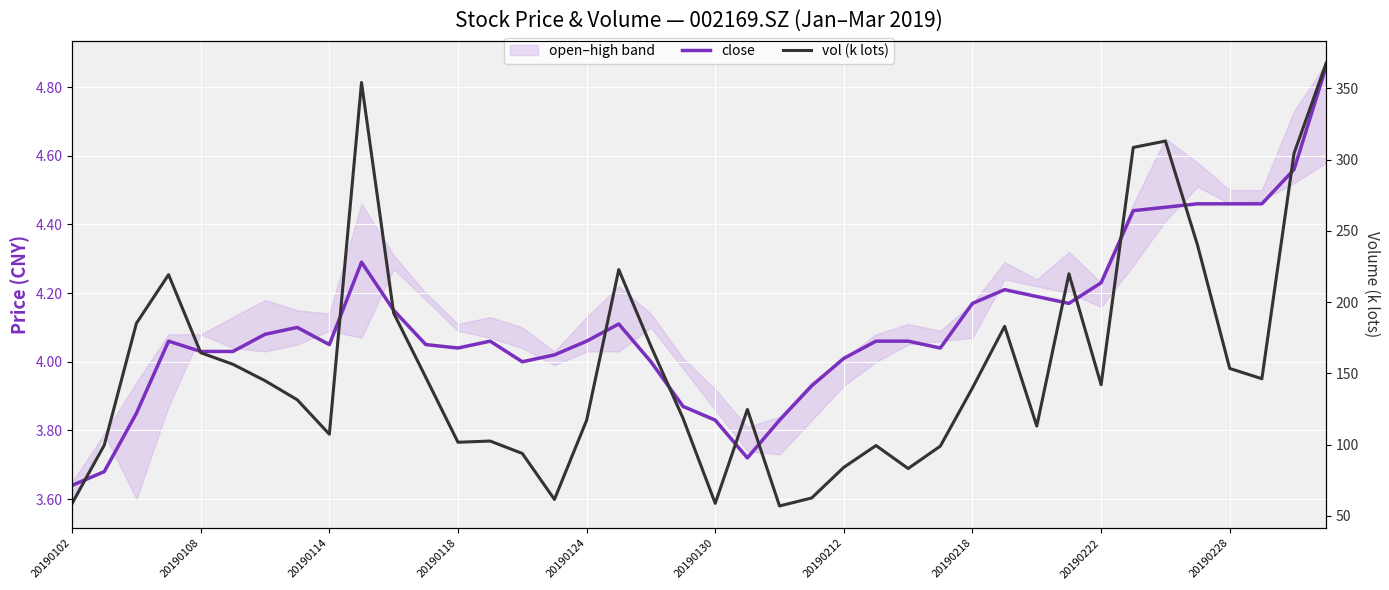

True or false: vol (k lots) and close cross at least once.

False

* * *

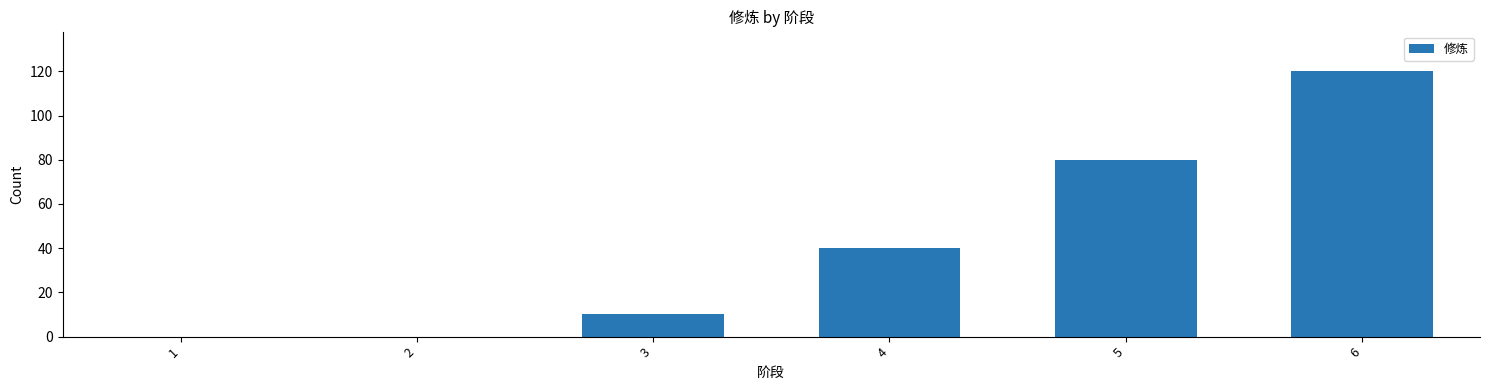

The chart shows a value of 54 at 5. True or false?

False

* * *

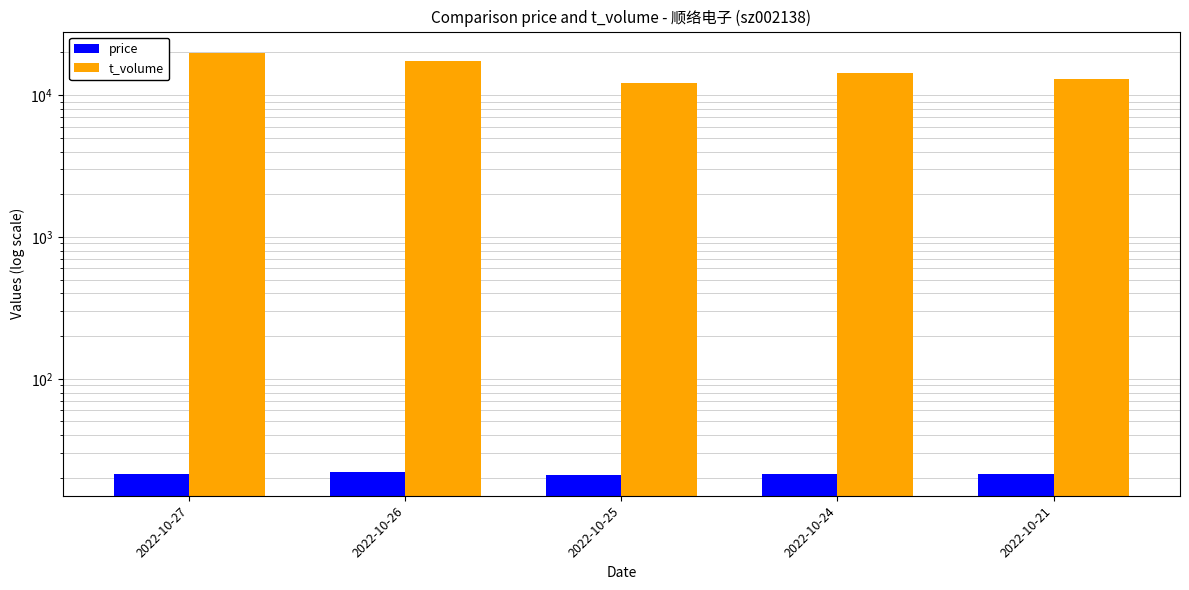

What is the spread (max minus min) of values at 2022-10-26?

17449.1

INSTRUCTIONS TO FOLLOW → Which lines in the entries above contain the string "True" with the same capitalization? Pick out each one and copy it.

YOUR SOLUTION →
True or false: vol (k lots) and close cross at least once.
The chart shows a value of 54 at 5. True or false?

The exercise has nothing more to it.